Wow! That’s all I can really say about today. Today was my Friday at work and I’m so thankful to have the next four days off work so I can focus on my self-image and focus on my health. I have several doctor appts on Monday with my doctors and psychiatrist whom I really need to see. I need to make sure that I’m following the correct plan. I’ve been on so many different medications during my depression that I can’t even see straight. Or even be straight for that matter. 😉
Regardless, shortly before 2017 ended I remember waking up on a Sunday morning and knowing that something had gone off in my head… Almost like I had a moment of purity and I felt this jolt of energy hit me and it was the Universe telling me that I’m worthy of anything I want in life and that if I want something to chase it because I deserve it. THANK YOU DIVINE INSPIRATION ANGEL! I’ve spent the last four months being an absolute depressed wreck and fast forward today and my depression score today on the Feeling Good David Burns book rated me at 44 which is GREAT because last week in his office I was 55…. 50 and above is extreme depression… Yikes.
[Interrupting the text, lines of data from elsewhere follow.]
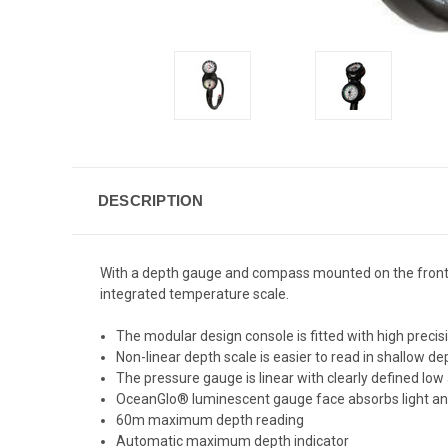
DESCRIPTION
With a depth gauge and compass mounted on the front 
integrated temperature scale.
The modular design console is fitted with high prec
Non-linear depth scale is easier to read in shallow 
The pressure gauge is linear with clearly defined low
OceanGlo® luminescent gauge face absorbs light and
60m maximum depth reading
Automatic maximum depth indicator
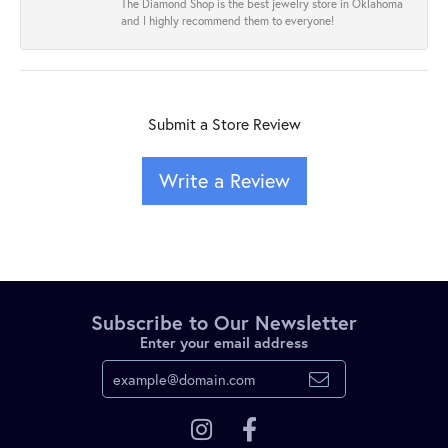
The Diamond Shop is the best jewelry store in Oklahoma
and I highly recommend them to everyone!
Submit a Store Review
Write a Review
Subscribe to Our Newsletter
Enter your email address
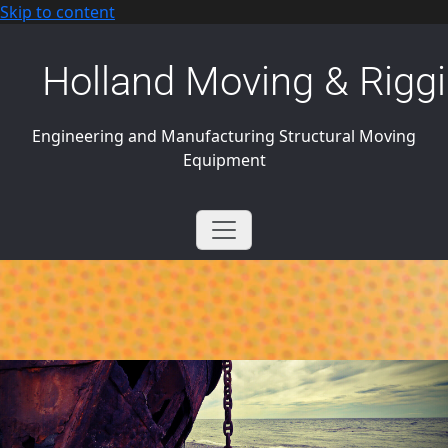
Skip to content
Holland Moving & Riggi
Engineering and Manufacturing Structural Moving
Equipment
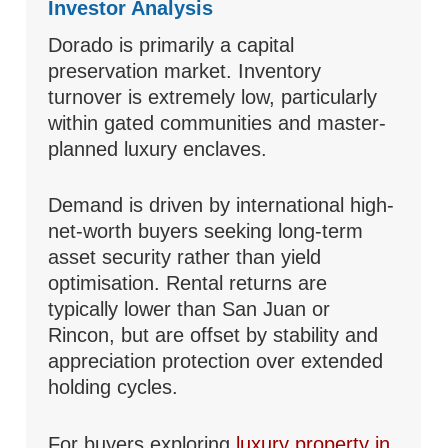
Investor Analysis
Dorado is primarily a capital
preservation market. Inventory
turnover is extremely low, particularly
within gated communities and master-
planned luxury enclaves.
Demand is driven by international high-
net-worth buyers seeking long-term
asset security rather than yield
optimisation. Rental returns are
typically lower than San Juan or
Rincon, but are offset by stability and
appreciation protection over extended
holding cycles.
For buyers exploring
luxury property in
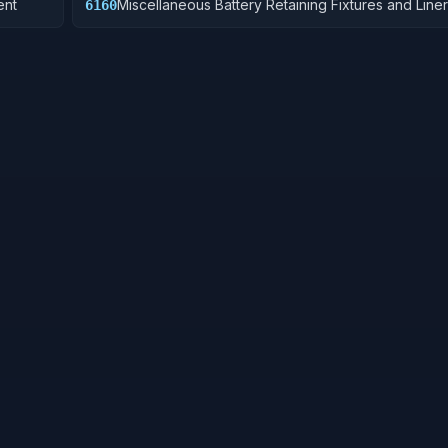
ent
Miscellaneous Battery Retaining Fixtures and Line
6160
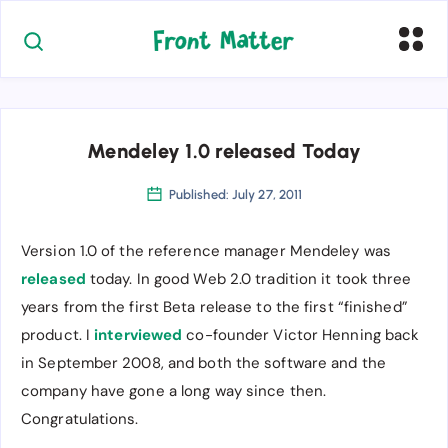
Mendeley 1.0 released Today
Published: July 27, 2011
Version 1.0 of the reference manager Mendeley was
released
today. In good Web 2.0 tradition it took three
years from the first Beta release to the first “finished”
product. I
interviewed
co-founder Victor Henning back
in September 2008, and both the software and the
company have gone a long way since then.
Congratulations.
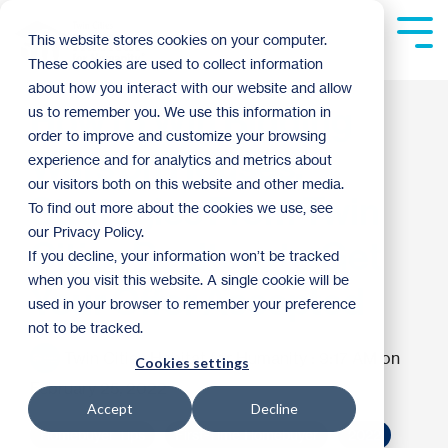
Skip
to
Tog
This website stores cookies on your computer.
the
Me
These cookies are used to collect information
main
content.
about how you interact with our website and allow
How to Win Bidding
us to remember you. We use this information in
order to improve and customize your browsing
Wars on Houses:
experience and for analytics and metrics about
our visitors both on this website and other media.
Strategies From Twin
To find out more about the cookies we use, see
our Privacy Policy.
Cities Realtors to Get
If you decline, your information won’t be tracked
when you visit this website. A single cookie will be
Your Offer Accepted
used in your browser to remember your preference
not to be tracked.
Twin Cities Habitat for Humanity
:
9:17 AM on
Cookies settings
February 25, 2022
Accept
Decline
Homebuyer Tips
First-Time Homebuyer
2022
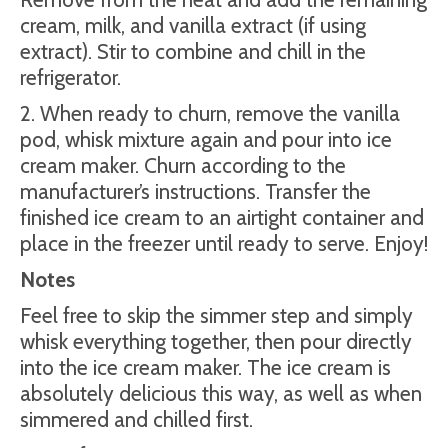
cream, milk, and vanilla extract (if using
extract). Stir to combine and chill in the
refrigerator.
2. When ready to churn, remove the vanilla
pod, whisk mixture again and pour into ice
cream maker. Churn according to the
manufacturer’s instructions. Transfer the
finished ice cream to an airtight container and
place in the freezer until ready to serve. Enjoy!
Notes
Feel free to skip the simmer step and simply
whisk everything together, then pour directly
into the ice cream maker. The ice cream is
absolutely delicious this way, as well as when
simmered and chilled first.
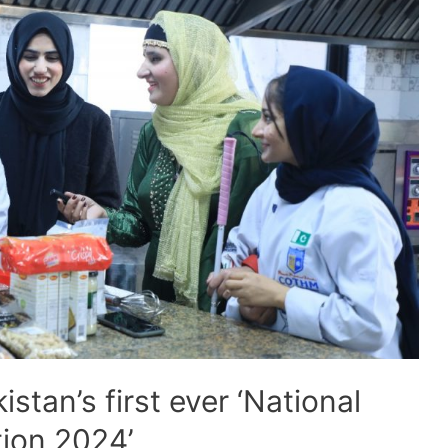
tan’s first ever ‘National
ion 2024’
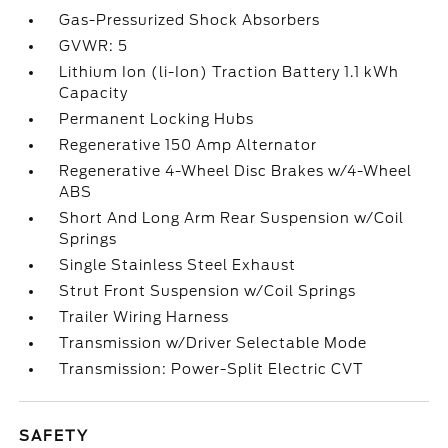
Gas-Pressurized Shock Absorbers
GVWR: 5
Lithium Ion (li-Ion) Traction Battery 1.1 kWh
Capacity
Permanent Locking Hubs
Regenerative 150 Amp Alternator
Regenerative 4-Wheel Disc Brakes w/4-Wheel
ABS
Short And Long Arm Rear Suspension w/Coil
Springs
Single Stainless Steel Exhaust
Strut Front Suspension w/Coil Springs
Trailer Wiring Harness
Transmission w/Driver Selectable Mode
Transmission: Power-Split Electric CVT
SAFETY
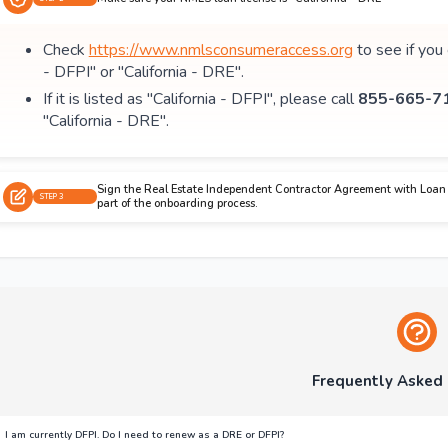
Check
https://www.nmlsconsumeraccess.org
to see if you
- DFPI" or "California - DRE".
If it is listed as "California - DFPI", please call
855-665-71
"California - DRE".
Sign the Real Estate Independent Contractor Agreement with Loan 
STEP 3
part of the onboarding process.
Frequently Asked
I am currently DFPI. Do I need to renew as a DRE or DFPI?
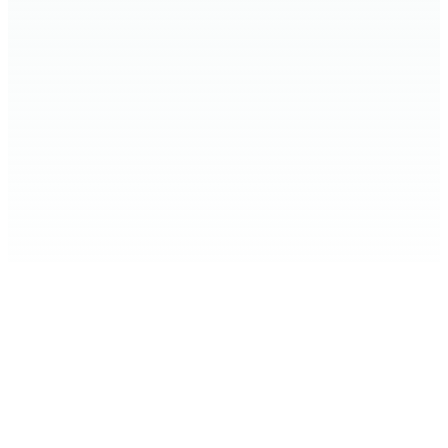
Home
Expand Your Knowledge
Stop the Harm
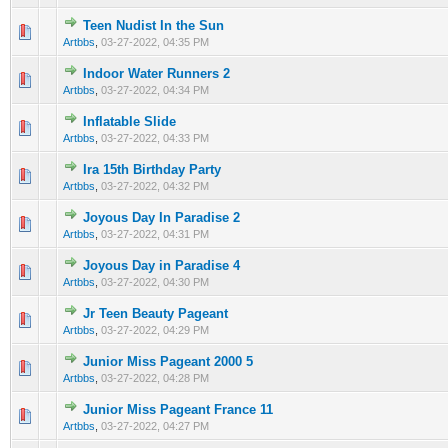
Teen Nudist In the Sun
0 Vote(s) - 0 out of 5 in Average
1
2
3
4
5
Artbbs
,
03-27-2022, 04:35 PM
Indoor Water Runners 2
0 Vote(s) - 0 out of 5 in Average
1
2
3
4
5
Artbbs
,
03-27-2022, 04:34 PM
Inflatable Slide
0 Vote(s) - 0 out of 5 in Average
1
2
3
4
5
Artbbs
,
03-27-2022, 04:33 PM
Ira 15th Birthday Party
0 Vote(s) - 0 out of 5 in Average
1
2
3
4
5
Artbbs
,
03-27-2022, 04:32 PM
Joyous Day In Paradise 2
0 Vote(s) - 0 out of 5 in Average
1
2
3
4
5
Artbbs
,
03-27-2022, 04:31 PM
Joyous Day in Paradise 4
0 Vote(s) - 0 out of 5 in Average
1
2
3
4
5
Artbbs
,
03-27-2022, 04:30 PM
Jr Teen Beauty Pageant
0 Vote(s) - 0 out of 5 in Average
1
2
3
4
5
Artbbs
,
03-27-2022, 04:29 PM
Junior Miss Pageant 2000 5
0 Vote(s) - 0 out of 5 in Average
1
2
3
4
5
Artbbs
,
03-27-2022, 04:28 PM
Junior Miss Pageant France 11
0 Vote(s) - 0 out of 5 in Average
1
2
3
4
5
Artbbs
,
03-27-2022, 04:27 PM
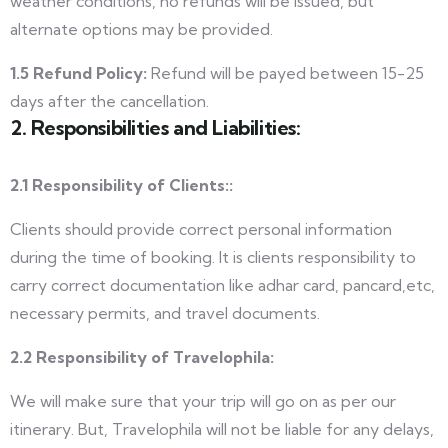
weather conditions, no refunds will be issued, but
alternate options may be provided.
1.5 Refund Policy:
Refund will be payed between 15-25
days after the cancellation.
2. Responsibilities and Liabilities:
2.1 Responsibility of Clients::
Clients should provide correct personal information
during the time of booking. It is clients responsibility to
carry correct documentation like adhar card, pancard,etc,
necessary permits, and travel documents.
2.2 Responsibility of Travelophila:
We will make sure that your trip will go on as per our
itinerary.
But, Travelophila will not be liable for any delays,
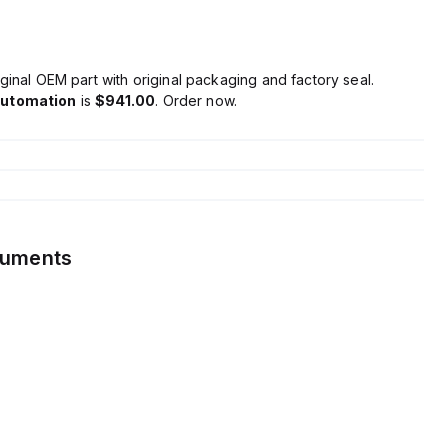
ginal OEM part with original packaging and factory seal.
Automation
is
$941.00
. Order now.
cuments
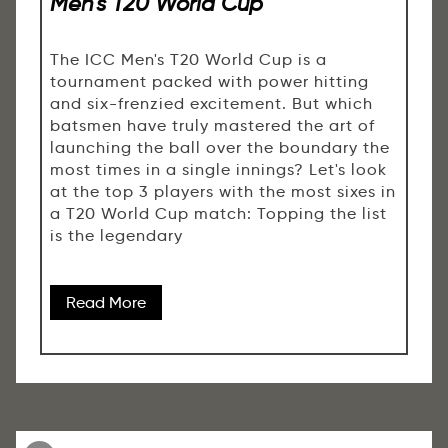
Men’s T20 World Cup
The ICC Men's T20 World Cup is a
tournament packed with power hitting
and six-frenzied excitement. But which
batsmen have truly mastered the art of
launching the ball over the boundary the
most times in a single innings? Let's look
at the top 3 players with the most sixes in
a T20 World Cup match: Topping the list
is the legendary
Read More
Today though was different. I got to therapy on time which is always an added bonus and I quickly completed the checklist because I give my therapist these forms to track “in my file. gasp.” Like I told Chris a few weeks ago, I’m done being the victim of my own self-hate. The demon has died and I’m dragging him out of my soul daily. No longer will I dwell on my own self-misery because I am worthy of love and compassion. Let’s just say I’ve never had a more productive therapy session in the six years that I’ve been seeing Chris. I walked out tonight so proud of myself… The feeling of accomplishment was ravenous through my blood. I felt so good and my depression had no voice.
My therapist is so proud of me for my blog. I showed him today on my iPad and she was stunned at my accomplishment. I couldn’t believe how much I was being praised over this. Someone, please pinch me! I’m certainly dreaming!
I scored a 44 today. That’s a HUGE WIN! 11 points better than last week which means I’m a happier campier living with a “mild depression” and you know what.. I’ll take it. This feels good. Like I said something just clicked and my perception shifted ever so slightly.